→ **The input**:
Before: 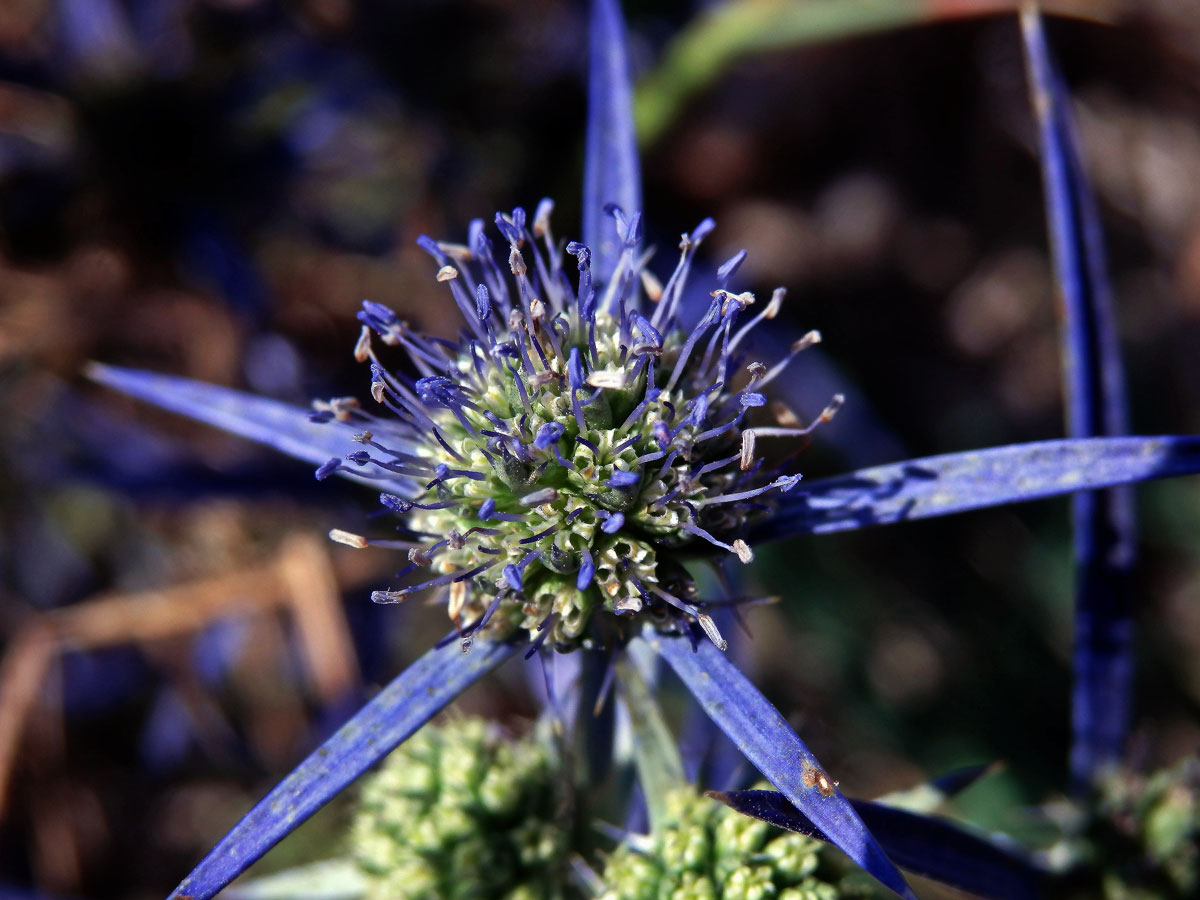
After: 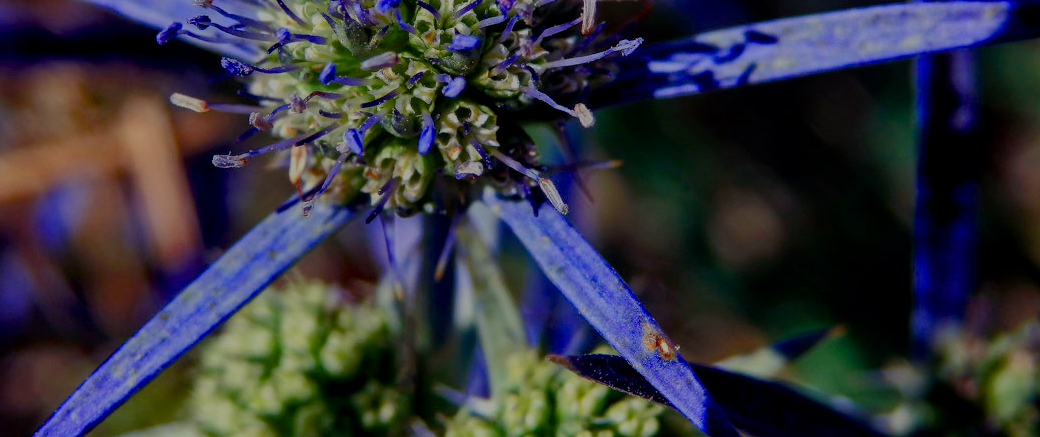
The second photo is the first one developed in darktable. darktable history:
color balance rgb: perceptual saturation grading › global saturation 38.739%, perceptual saturation grading › highlights -25.622%, perceptual saturation grading › mid-tones 35.134%, perceptual saturation grading › shadows 35.029%, perceptual brilliance grading › global brilliance -47.961%, global vibrance 25.597%
exposure: black level correction 0, exposure 1.199 EV, compensate highlight preservation false
crop and rotate: left 13.287%, top 48.545%, bottom 2.819%
local contrast: on, module defaults
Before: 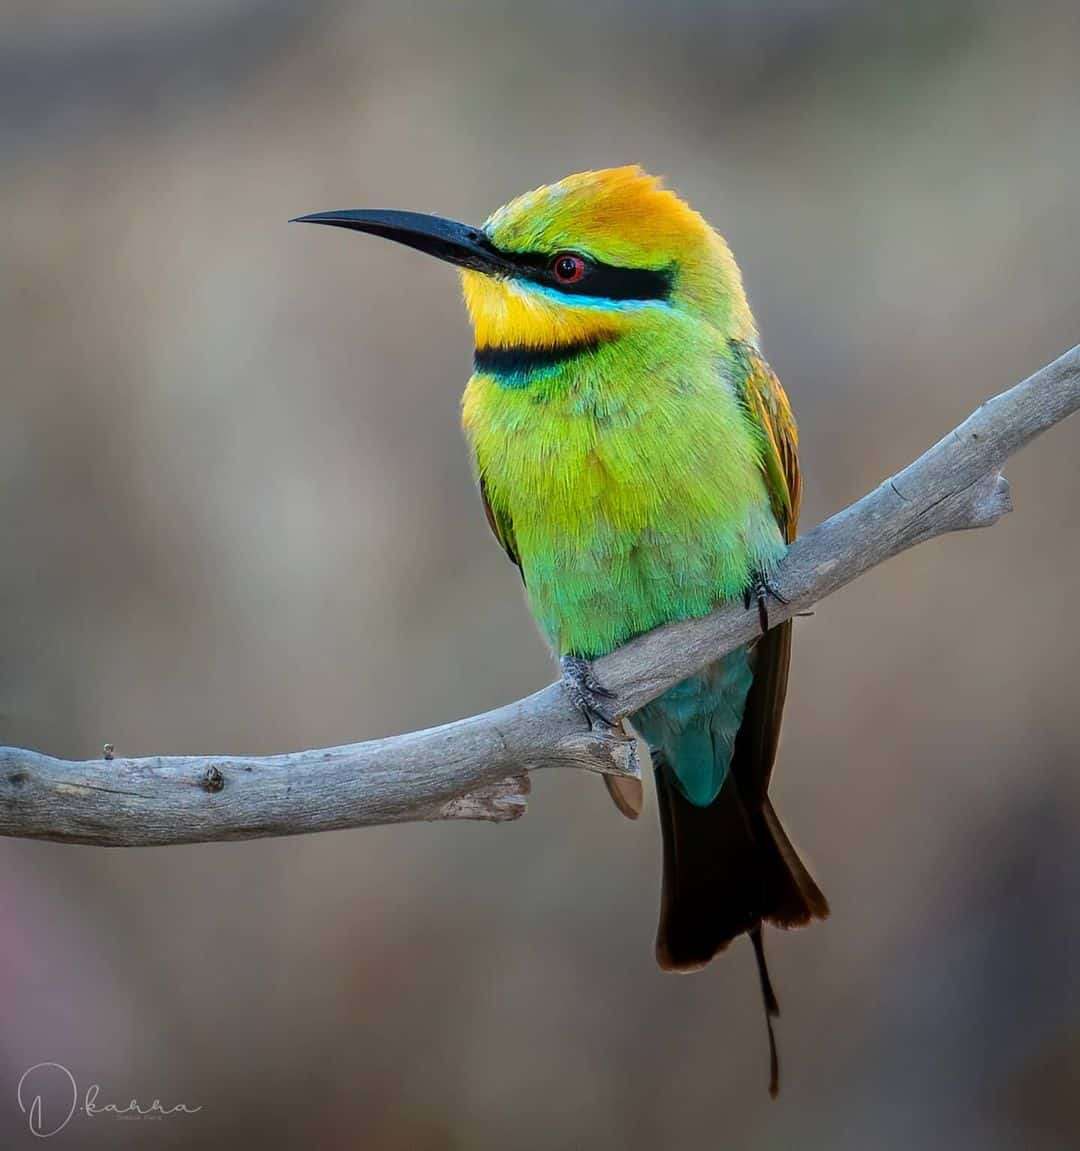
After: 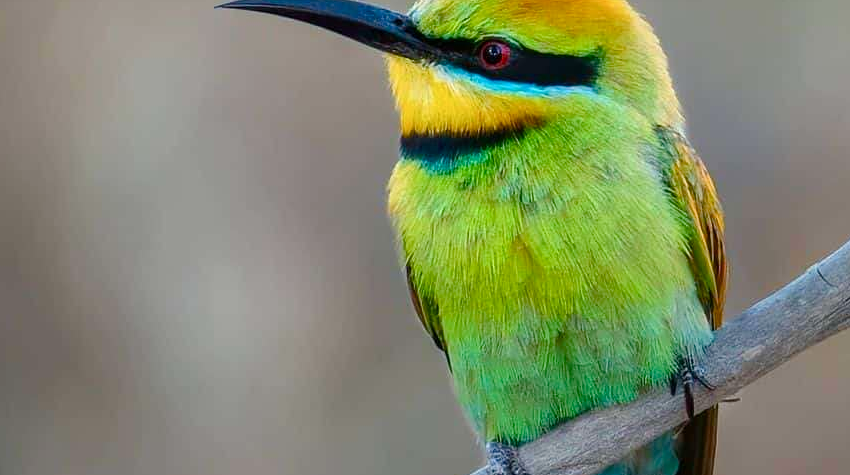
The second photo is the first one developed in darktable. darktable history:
crop: left 6.935%, top 18.618%, right 14.297%, bottom 40.104%
color balance rgb: perceptual saturation grading › global saturation 20%, perceptual saturation grading › highlights -25.196%, perceptual saturation grading › shadows 25.643%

→ **Objective**: Put all the lines above into a JSON list of strings, one string per line, skipping any blank lines. Leave the pictures out.

→ **Written solution**:
[
  "Before: ",
  "After: ",
  "The second photo is the first one developed in darktable. darktable history:",
  "color balance rgb: perceptual saturation grading › global saturation 38.739%, perceptual saturation grading › highlights -25.622%, perceptual saturation grading › mid-tones 35.134%, perceptual saturation grading › shadows 35.029%, perceptual brilliance grading › global brilliance -47.961%, global vibrance 25.597%",
  "exposure: black level correction 0, exposure 1.199 EV, compensate highlight preservation false",
  "crop and rotate: left 13.287%, top 48.545%, bottom 2.819%",
  "local contrast: on, module defaults",
  "Before: ",
  "After: ",
  "The second photo is the first one developed in darktable. darktable history:",
  "crop: left 6.935%, top 18.618%, right 14.297%, bottom 40.104%",
  "color balance rgb: perceptual saturation grading › global saturation 20%, perceptual saturation grading › highlights -25.196%, perceptual saturation grading › shadows 25.643%"
]